[Element box items]
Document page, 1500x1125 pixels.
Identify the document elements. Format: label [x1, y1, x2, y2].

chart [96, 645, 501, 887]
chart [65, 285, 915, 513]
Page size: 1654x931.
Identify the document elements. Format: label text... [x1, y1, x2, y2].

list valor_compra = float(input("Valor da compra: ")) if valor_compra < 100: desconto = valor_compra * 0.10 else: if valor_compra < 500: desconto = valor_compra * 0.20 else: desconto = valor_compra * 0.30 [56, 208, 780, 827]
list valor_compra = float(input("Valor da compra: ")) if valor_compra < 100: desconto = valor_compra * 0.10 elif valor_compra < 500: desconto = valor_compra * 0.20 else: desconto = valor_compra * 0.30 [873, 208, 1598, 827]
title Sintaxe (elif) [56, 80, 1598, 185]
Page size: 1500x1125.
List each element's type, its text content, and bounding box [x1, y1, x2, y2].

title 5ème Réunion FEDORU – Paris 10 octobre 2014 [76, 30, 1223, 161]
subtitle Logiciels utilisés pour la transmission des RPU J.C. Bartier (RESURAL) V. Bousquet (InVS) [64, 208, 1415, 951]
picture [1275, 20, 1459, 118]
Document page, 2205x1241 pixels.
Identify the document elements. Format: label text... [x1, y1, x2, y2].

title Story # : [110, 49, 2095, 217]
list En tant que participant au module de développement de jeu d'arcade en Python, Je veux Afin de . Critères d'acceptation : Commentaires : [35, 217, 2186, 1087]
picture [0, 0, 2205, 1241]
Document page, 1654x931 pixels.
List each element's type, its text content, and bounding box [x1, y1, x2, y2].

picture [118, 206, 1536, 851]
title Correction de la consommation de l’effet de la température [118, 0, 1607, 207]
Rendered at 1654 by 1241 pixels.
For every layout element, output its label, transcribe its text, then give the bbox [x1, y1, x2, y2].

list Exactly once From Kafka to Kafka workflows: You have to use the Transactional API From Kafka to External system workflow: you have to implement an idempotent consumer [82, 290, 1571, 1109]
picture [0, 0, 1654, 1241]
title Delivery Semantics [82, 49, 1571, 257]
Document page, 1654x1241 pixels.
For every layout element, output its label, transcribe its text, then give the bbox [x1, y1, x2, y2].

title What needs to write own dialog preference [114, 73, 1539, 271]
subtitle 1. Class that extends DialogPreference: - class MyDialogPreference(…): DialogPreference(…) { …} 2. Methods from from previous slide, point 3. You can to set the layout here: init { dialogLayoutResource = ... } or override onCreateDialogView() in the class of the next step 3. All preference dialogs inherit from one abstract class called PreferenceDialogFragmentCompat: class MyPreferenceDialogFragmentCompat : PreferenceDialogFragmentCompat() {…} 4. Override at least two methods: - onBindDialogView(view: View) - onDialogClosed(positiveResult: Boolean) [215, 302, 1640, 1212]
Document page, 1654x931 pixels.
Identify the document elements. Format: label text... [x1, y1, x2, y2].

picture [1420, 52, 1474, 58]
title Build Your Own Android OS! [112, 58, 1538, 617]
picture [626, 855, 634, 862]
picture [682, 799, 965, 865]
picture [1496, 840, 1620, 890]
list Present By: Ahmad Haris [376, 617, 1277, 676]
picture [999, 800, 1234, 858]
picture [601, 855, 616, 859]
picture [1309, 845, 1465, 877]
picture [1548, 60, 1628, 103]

*YOUR GOAL*: Can you rewrite all of the items above with "Rendered page" in place of every "Document page" and nothing else changed?

*OUTPUT OF THE TASK*:
Rendered page, 1500x1125 pixels.
Identify the document elements. Format: label [x1, y1, x2, y2].

chart [96, 645, 501, 887]
chart [65, 285, 915, 513]
Page size: 1654x931.
Identify the document elements. Format: label text... [x1, y1, x2, y2].

list valor_compra = float(input("Valor da compra: ")) if valor_compra < 100: desconto = valor_compra * 0.10 else: if valor_compra < 500: desconto = valor_compra * 0.20 else: desconto = valor_compra * 0.30 [56, 208, 780, 827]
list valor_compra = float(input("Valor da compra: ")) if valor_compra < 100: desconto = valor_compra * 0.10 elif valor_compra < 500: desconto = valor_compra * 0.20 else: desconto = valor_compra * 0.30 [873, 208, 1598, 827]
title Sintaxe (elif) [56, 80, 1598, 185]
Page size: 1500x1125.
List each element's type, its text content, and bounding box [x1, y1, x2, y2].

title 5ème Réunion FEDORU – Paris 10 octobre 2014 [76, 30, 1223, 161]
subtitle Logiciels utilisés pour la transmission des RPU J.C. Bartier (RESURAL) V. Bousquet (InVS) [64, 208, 1415, 951]
picture [1275, 20, 1459, 118]
Rendered page, 2205x1241 pixels.
Identify the document elements. Format: label text... [x1, y1, x2, y2].

title Story # : [110, 49, 2095, 217]
list En tant que participant au module de développement de jeu d'arcade en Python, Je veux Afin de . Critères d'acceptation : Commentaires : [35, 217, 2186, 1087]
picture [0, 0, 2205, 1241]
Rendered page, 1654x931 pixels.
List each element's type, its text content, and bounding box [x1, y1, x2, y2].

picture [118, 206, 1536, 851]
title Correction de la consommation de l’effet de la température [118, 0, 1607, 207]
Rendered at 1654 by 1241 pixels.
For every layout element, output its label, transcribe its text, then give the bbox [x1, y1, x2, y2].

list Exactly once From Kafka to Kafka workflows: You have to use the Transactional API From Kafka to External system workflow: you have to implement an idempotent consumer [82, 290, 1571, 1109]
picture [0, 0, 1654, 1241]
title Delivery Semantics [82, 49, 1571, 257]
Rendered page, 1654x1241 pixels.
For every layout element, output its label, transcribe its text, then give the bbox [x1, y1, x2, y2].

title What needs to write own dialog preference [114, 73, 1539, 271]
subtitle 1. Class that extends DialogPreference: - class MyDialogPreference(…): DialogPreference(…) { …} 2. Methods from from previous slide, point 3. You can to set the layout here: init { dialogLayoutResource = ... } or override onCreateDialogView() in the class of the next step 3. All preference dialogs inherit from one abstract class called PreferenceDialogFragmentCompat: class MyPreferenceDialogFragmentCompat : PreferenceDialogFragmentCompat() {…} 4. Override at least two methods: - onBindDialogView(view: View) - onDialogClosed(positiveResult: Boolean) [215, 302, 1640, 1212]
Rendered page, 1654x931 pixels.
Identify the document elements. Format: label text... [x1, y1, x2, y2].

picture [1420, 52, 1474, 58]
title Build Your Own Android OS! [112, 58, 1538, 617]
picture [626, 855, 634, 862]
picture [682, 799, 965, 865]
picture [1496, 840, 1620, 890]
list Present By: Ahmad Haris [376, 617, 1277, 676]
picture [999, 800, 1234, 858]
picture [601, 855, 616, 859]
picture [1309, 845, 1465, 877]
picture [1548, 60, 1628, 103]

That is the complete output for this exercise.